Word for word, repeat every record.
Extracted data below:
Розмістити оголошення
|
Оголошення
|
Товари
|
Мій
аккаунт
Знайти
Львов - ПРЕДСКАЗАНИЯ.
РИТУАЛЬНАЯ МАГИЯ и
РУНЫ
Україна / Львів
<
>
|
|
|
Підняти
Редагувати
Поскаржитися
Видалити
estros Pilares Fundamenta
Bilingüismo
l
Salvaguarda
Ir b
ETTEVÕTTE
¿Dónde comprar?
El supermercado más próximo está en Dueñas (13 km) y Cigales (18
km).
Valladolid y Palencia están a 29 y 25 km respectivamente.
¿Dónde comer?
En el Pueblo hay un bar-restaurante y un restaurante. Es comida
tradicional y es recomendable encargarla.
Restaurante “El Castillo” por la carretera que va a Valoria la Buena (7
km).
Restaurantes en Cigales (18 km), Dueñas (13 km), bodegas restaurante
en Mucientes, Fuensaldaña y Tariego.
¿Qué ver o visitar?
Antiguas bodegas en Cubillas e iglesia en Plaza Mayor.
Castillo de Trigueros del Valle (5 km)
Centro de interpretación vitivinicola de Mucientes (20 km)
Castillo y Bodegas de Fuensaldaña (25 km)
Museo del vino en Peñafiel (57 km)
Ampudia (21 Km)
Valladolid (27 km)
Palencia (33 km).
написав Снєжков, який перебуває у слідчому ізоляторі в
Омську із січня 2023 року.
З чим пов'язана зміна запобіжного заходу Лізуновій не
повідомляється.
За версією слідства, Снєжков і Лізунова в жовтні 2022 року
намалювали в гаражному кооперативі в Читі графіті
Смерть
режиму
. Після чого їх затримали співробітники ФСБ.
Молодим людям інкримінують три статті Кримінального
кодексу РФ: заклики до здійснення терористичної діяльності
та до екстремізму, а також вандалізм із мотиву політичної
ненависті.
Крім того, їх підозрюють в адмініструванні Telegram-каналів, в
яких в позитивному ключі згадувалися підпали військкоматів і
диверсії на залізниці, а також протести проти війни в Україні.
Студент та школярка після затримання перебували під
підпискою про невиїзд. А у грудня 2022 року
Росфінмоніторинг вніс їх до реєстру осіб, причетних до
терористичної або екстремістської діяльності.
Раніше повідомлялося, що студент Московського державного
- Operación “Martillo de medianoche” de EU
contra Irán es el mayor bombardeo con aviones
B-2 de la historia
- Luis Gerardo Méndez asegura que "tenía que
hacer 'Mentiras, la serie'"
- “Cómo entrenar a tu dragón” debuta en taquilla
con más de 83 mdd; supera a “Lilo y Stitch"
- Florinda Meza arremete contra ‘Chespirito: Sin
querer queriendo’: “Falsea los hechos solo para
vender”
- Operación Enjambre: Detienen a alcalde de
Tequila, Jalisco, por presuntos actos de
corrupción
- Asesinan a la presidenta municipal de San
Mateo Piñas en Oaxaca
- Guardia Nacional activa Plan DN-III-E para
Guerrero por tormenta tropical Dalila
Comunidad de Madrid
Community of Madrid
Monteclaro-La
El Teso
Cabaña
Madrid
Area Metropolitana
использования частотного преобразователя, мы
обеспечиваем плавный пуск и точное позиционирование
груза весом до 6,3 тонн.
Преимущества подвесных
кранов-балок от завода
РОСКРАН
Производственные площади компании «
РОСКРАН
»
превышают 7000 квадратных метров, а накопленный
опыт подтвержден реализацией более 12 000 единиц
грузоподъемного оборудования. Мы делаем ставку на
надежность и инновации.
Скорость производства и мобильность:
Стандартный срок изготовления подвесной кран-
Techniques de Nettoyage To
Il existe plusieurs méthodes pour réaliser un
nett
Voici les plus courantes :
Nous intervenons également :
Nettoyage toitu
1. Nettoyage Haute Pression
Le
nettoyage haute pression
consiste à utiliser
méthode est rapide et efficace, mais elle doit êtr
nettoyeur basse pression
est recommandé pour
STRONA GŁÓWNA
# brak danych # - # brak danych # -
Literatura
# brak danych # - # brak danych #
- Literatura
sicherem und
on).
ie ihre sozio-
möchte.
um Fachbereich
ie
End of Extracted data.
* [Result below]:
Розмістити оголошення
|
Оголошення
|
Товари
|
Мій
аккаунт
Знайти
Львов - ПРЕДСКАЗАНИЯ.
РИТУАЛЬНАЯ МАГИЯ и
РУНЫ
Україна / Львів
<
>
|
|
|
Підняти
Редагувати
Поскаржитися
Видалити
estros Pilares Fundamenta
Bilingüismo
l
Salvaguarda
Ir b
ETTEVÕTTE
¿Dónde comprar?
El supermercado más próximo está en Dueñas (13 km) y Cigales (18
km).
Valladolid y Palencia están a 29 y 25 km respectivamente.
¿Dónde comer?
En el Pueblo hay un bar-restaurante y un restaurante. Es comida
tradicional y es recomendable encargarla.
Restaurante “El Castillo” por la carretera que va a Valoria la Buena (7
km).
Restaurantes en Cigales (18 km), Dueñas (13 km), bodegas restaurante
en Mucientes, Fuensaldaña y Tariego.
¿Qué ver o visitar?
Antiguas bodegas en Cubillas e iglesia en Plaza Mayor.
Castillo de Trigueros del Valle (5 km)
Centro de interpretación vitivinicola de Mucientes (20 km)
Castillo y Bodegas de Fuensaldaña (25 km)
Museo del vino en Peñafiel (57 km)
Ampudia (21 Km)
Valladolid (27 km)
Palencia (33 km).
написав Снєжков, який перебуває у слідчому ізоляторі в
Омську із січня 2023 року.
З чим пов'язана зміна запобіжного заходу Лізуновій не
повідомляється.
За версією слідства, Снєжков і Лізунова в жовтні 2022 року
намалювали в гаражному кооперативі в Читі графіті
Смерть
режиму
. Після чого їх затримали співробітники ФСБ.
Молодим людям інкримінують три статті Кримінального
кодексу РФ: заклики до здійснення терористичної діяльності
та до екстремізму, а також вандалізм із мотиву політичної
ненависті.
Крім того, їх підозрюють в адмініструванні Telegram-каналів, в
яких в позитивному ключі згадувалися підпали військкоматів і
диверсії на залізниці, а також протести проти війни в Україні.
Студент та школярка після затримання перебували під
підпискою про невиїзд. А у грудня 2022 року
Росфінмоніторинг вніс їх до реєстру осіб, причетних до
терористичної або екстремістської діяльності.
Раніше повідомлялося, що студент Московського державного
- Operación “Martillo de medianoche” de EU
contra Irán es el mayor bombardeo con aviones
B-2 de la historia
- Luis Gerardo Méndez asegura que "tenía que
hacer 'Mentiras, la serie'"
- “Cómo entrenar a tu dragón” debuta en taquilla
con más de 83 mdd; supera a “Lilo y Stitch"
- Florinda Meza arremete contra ‘Chespirito: Sin
querer queriendo’: “Falsea los hechos solo para
vender”
- Operación Enjambre: Detienen a alcalde de
Tequila, Jalisco, por presuntos actos de
corrupción
- Asesinan a la presidenta municipal de San
Mateo Piñas en Oaxaca
- Guardia Nacional activa Plan DN-III-E para
Guerrero por tormenta tropical Dalila
Comunidad de Madrid
Community of Madrid
Monteclaro-La
El Teso
Cabaña
Madrid
Area Metropolitana
использования частотного преобразователя, мы
обеспечиваем плавный пуск и точное позиционирование
груза весом до 6,3 тонн.
Преимущества подвесных
кранов-балок от завода
РОСКРАН
Производственные площади компании «
РОСКРАН
»
превышают 7000 квадратных метров, а накопленный
опыт подтвержден реализацией более 12 000 единиц
грузоподъемного оборудования. Мы делаем ставку на
надежность и инновации.
Скорость производства и мобильность:
Стандартный срок изготовления подвесной кран-
Techniques de Nettoyage To
Il existe plusieurs méthodes pour réaliser un
nett
Voici les plus courantes :
Nous intervenons également :
Nettoyage toitu
1. Nettoyage Haute Pression
Le
nettoyage haute pression
consiste à utiliser
méthode est rapide et efficace, mais elle doit êtr
nettoyeur basse pression
est recommandé pour
STRONA GŁÓWNA
# brak danych # - # brak danych # -
Literatura
# brak danych # - # brak danych #
- Literatura
sicherem und
on).
ie ihre sozio-
möchte.
um Fachbereich
ie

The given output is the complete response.